FORHP grantees must maintain financial management systems that comply with 2 CFR 200 Subpart D. Key requirements include:

  • Fund accounting: Ability to track receipts and expenditures by federal award, distinguishing FORHP grant funds from other funding sources in your accounting system
  • Time and effort reporting: Staff who work on multiple funding sources must document the time allocated to each grant. This is the single most frequently cited compliance issue in HRSA financial reviews.
  • Cost allocation: When costs benefit multiple programs, you must have a documented cost allocation methodology that distributes shared costs fairly across funding sources
  • Internal controls: Adequate separation of duties, authorization procedures, and financial oversight to prevent fraud, waste, and abuse
  • Single Audit: If your organization expends $750,000 or more in federal awards during your fiscal year, you must complete a Single Audit in accordance with 2 CFR 200 Subpart F

Budget Development Best Practices

Align Every Dollar to the Work Plan

Every budget line item should correspond to an activity in your work plan, and every work plan activity should have adequate budget support. Budget-narrative disconnects are one of the most common weaknesses reviewers identify. Build your budget from the work plan, not the other way around.

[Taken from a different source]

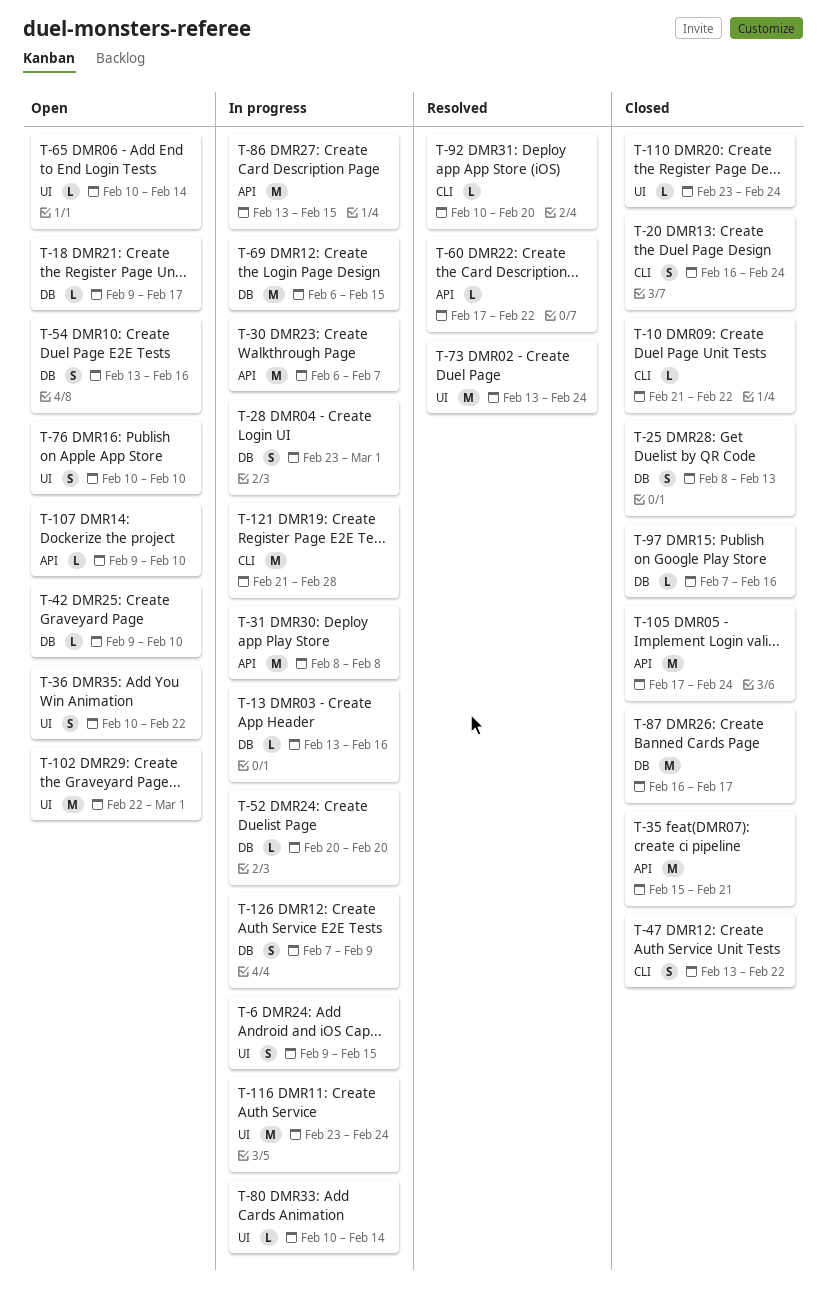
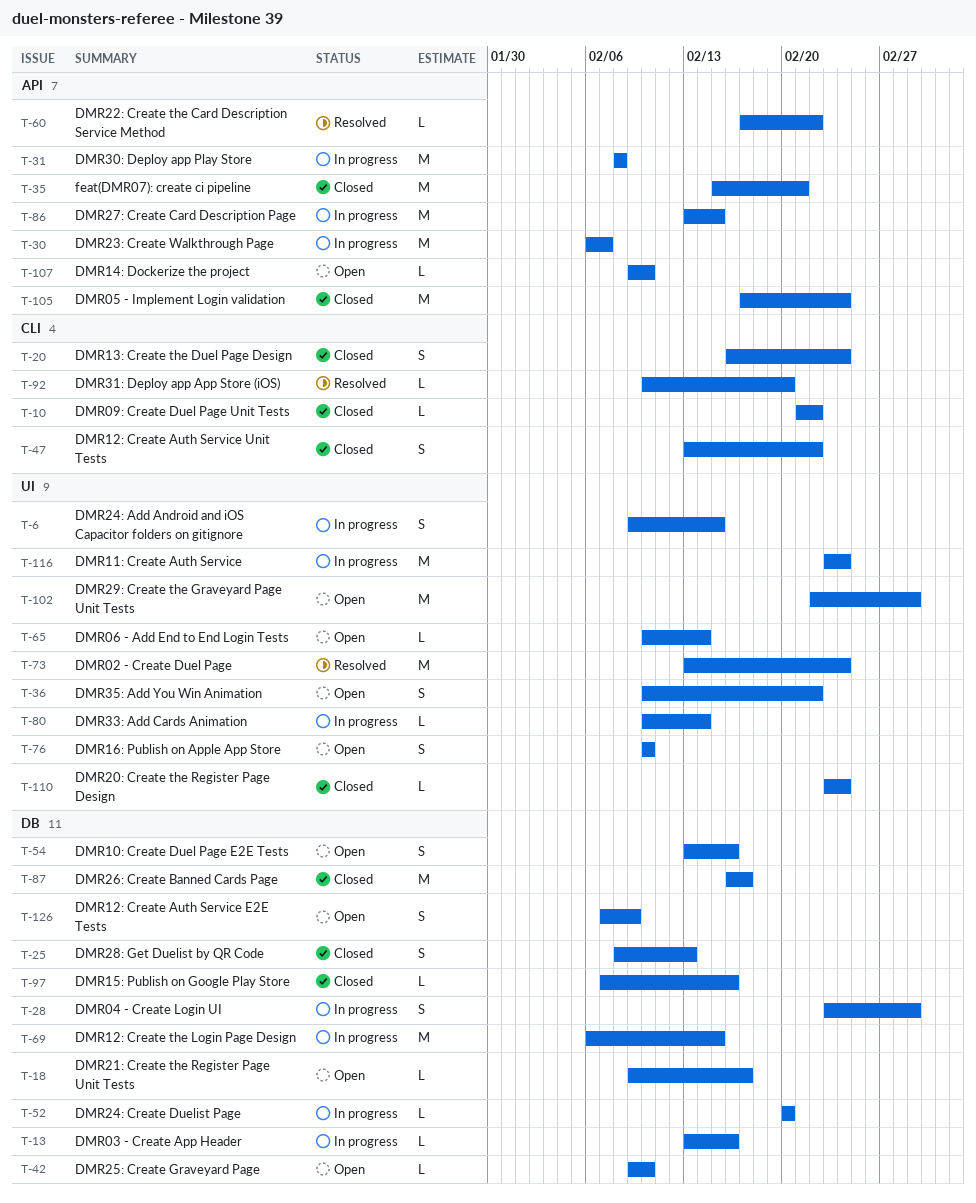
T-121: present -> none
T-126, status: In progress -> Open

Be Specific in the Budget Justification

The budget justification narrative should explain the basis for each cost estimate. "Personnel: $150,000" is insufficient. "Project Director (1.0 FTE, $85,000 salary + $25,500 fringe at 30%) and Data Coordinator (0.5 FTE, $55,000 salary + $16,500 fringe at 30%, split with Section 330 grant at 50%)" shows reviewers you have thought through staffing needs realistically.

Plan for the Full Project Period

Multi-year grants require budget projections for each year. Account for salary increases (typically 2–3% annually), anticipated cost changes, and the natural evolution of project activities. Year 1 budgets often look different from Year 3 budgets — this is expected and reflects a maturing program. See the Common Mistakes guide for frequent budget errors to avoid.